Transcortical reflexes and servo control of movement

Abstract

Sherrington proposed that the major role of proprioceptors is in processing afferent inputs generated by the active movements of the animal itself, and noted that the reflex effects of proprioceptive inputs are "mild." Current experimental results are consistent with the view that the major role of both segmental and transcortical proprioceptive reflexes is in small active movements and active postural stability, with muscle afferent inputs reducing "… errors of muscle length produced by fluctuating levels of motor discharge …" as stated by Goodwin and coworkers in 1978.Exteroceptive reflexes generate intense muscular responses and are of critical importance in prompt reprogramming essential for effective responses to environmental stimuli.
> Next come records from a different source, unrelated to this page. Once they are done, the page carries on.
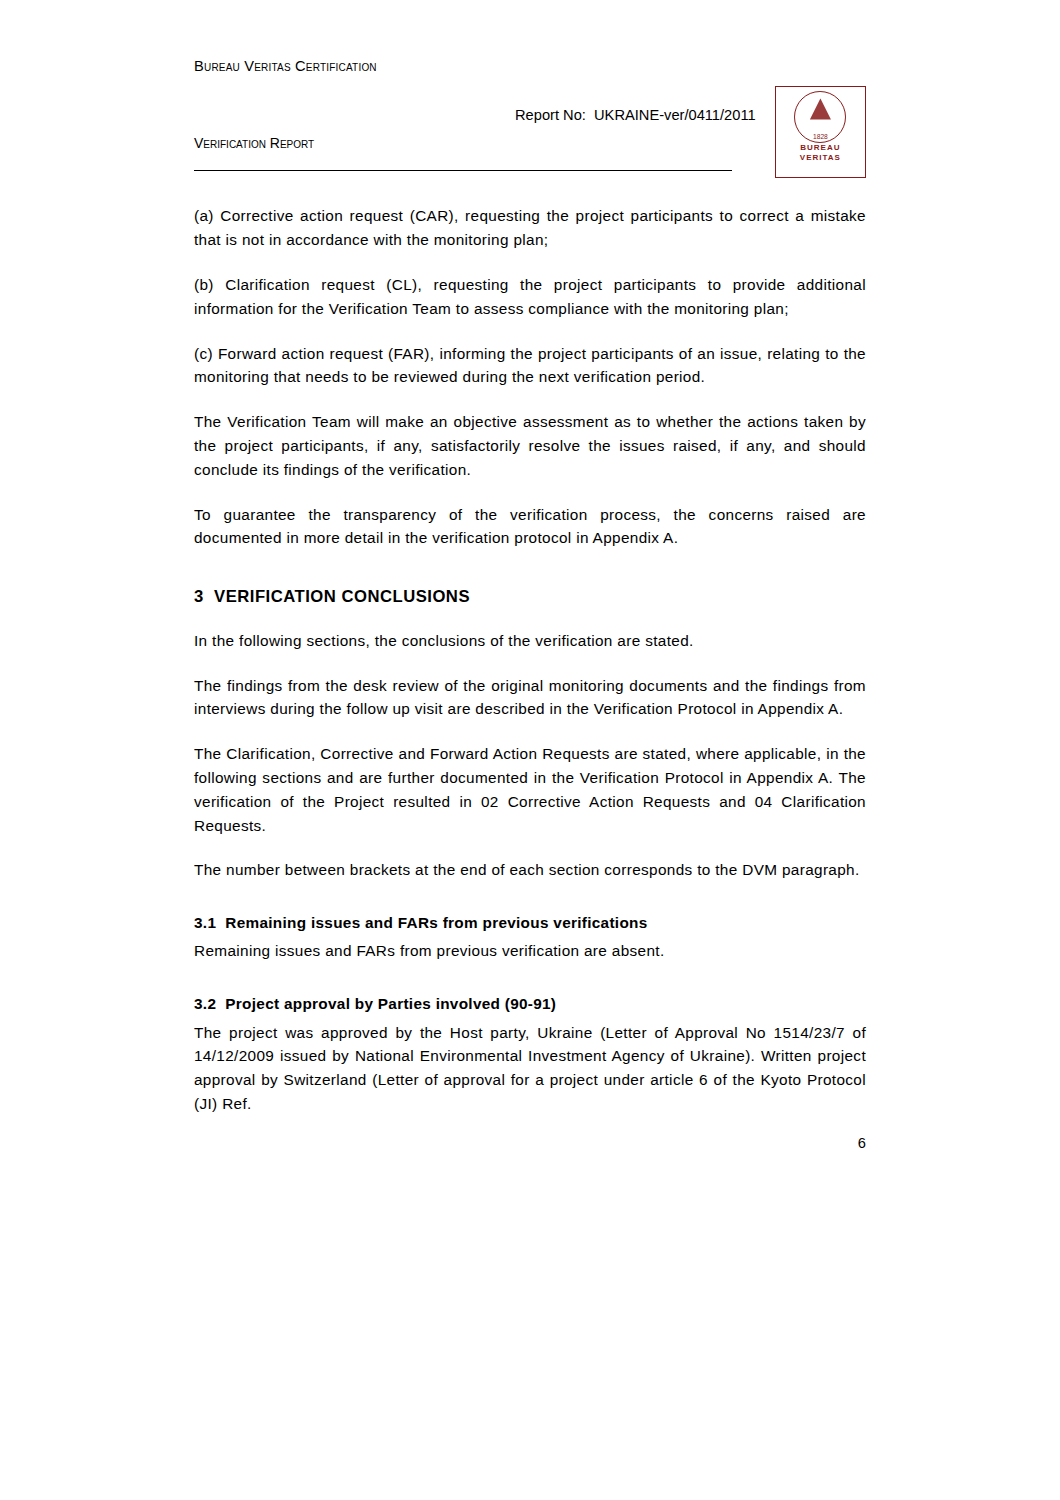Bureau Veritas Certification
Report No: UKRAINE-ver/0411/2011
Verification Report
BUREAU
VERITAS
(a) Corrective action request (CAR), requesting the project participants to correct a mistake that is not in accordance with the monitoring plan;
(b) Clarification request (CL), requesting the project participants to provide additional information for the Verification Team to assess compliance with the monitoring plan;
(c) Forward action request (FAR), informing the project participants of an issue, relating to the monitoring that needs to be reviewed during the next verification period.
The Verification Team will make an objective assessment as to whether the actions taken by the project participants, if any, satisfactorily resolve the issues raised, if any, and should conclude its findings of the verification.
To guarantee the transparency of the verification process, the concerns raised are documented in more detail in the verification protocol in Appendix A.
3 VERIFICATION CONCLUSIONS
In the following sections, the conclusions of the verification are stated.
The findings from the desk review of the original monitoring documents and the findings from interviews during the follow up visit are described in the Verification Protocol in Appendix A.
The Clarification, Corrective and Forward Action Requests are stated, where applicable, in the following sections and are further documented in the Verification Protocol in Appendix A. The verification of the Project resulted in 02 Corrective Action Requests and 04 Clarification Requests.
The number between brackets at the end of each section corresponds to the DVM paragraph.
3.1 Remaining issues and FARs from previous verifications
Remaining issues and FARs from previous verification are absent.
3.2 Project approval by Parties involved (90-91)
The project was approved by the Host party, Ukraine (Letter of Approval No 1514/23/7 of 14/12/2009 issued by National Environmental Investment Agency of Ukraine). Written project approval by Switzerland (Letter of approval for a project under article 6 of the Kyoto Protocol (JI) Ref.
6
Within the motor cortex (MI) there is a caudal region (MI/c) which receives exteroceptive cutaneous inputs and a rostral region (MI/r) which receives proprioceptive inputs. Transcortical reflexes mediated via pyramidal tract neurons (PTNs) of MI/r have properties which are analogous to segmental proprioceptive reflexes: changes of muscle length elicit PTN discharges which oppose the length change and so act to maintain stability. Furthermore, MI/r PTNs which are recruited earliest for small active movements are most sensitive to proprioceptive inputs. Data are not yet available concerning transcortical reflexes via MI/c during voluntary movement, but it is speculated that the cutaneous reflexes via MI/c might be functionally analogous to segmental cutaneous reflexes.Short-latency reflex responses also occur in postcentral (PoC) PTNs, and in this report we present results concerning the properties of PoC PTNs during active and passive movement. Caudal (area 2–5) PoC PTNs were similar to MI PTNs in that they often discharged prior to electromyogram (EMG) activity with active movement, and had different discharge frequencies with different steady state loads, but were unlike most MI PTNs in having the same changes of discharge with active and passive movement. Our finding of PoC discharge prior to movement onset, confirming that of Soso and Fetz in 1980, is discussed in connection with the concept of corollary discharge.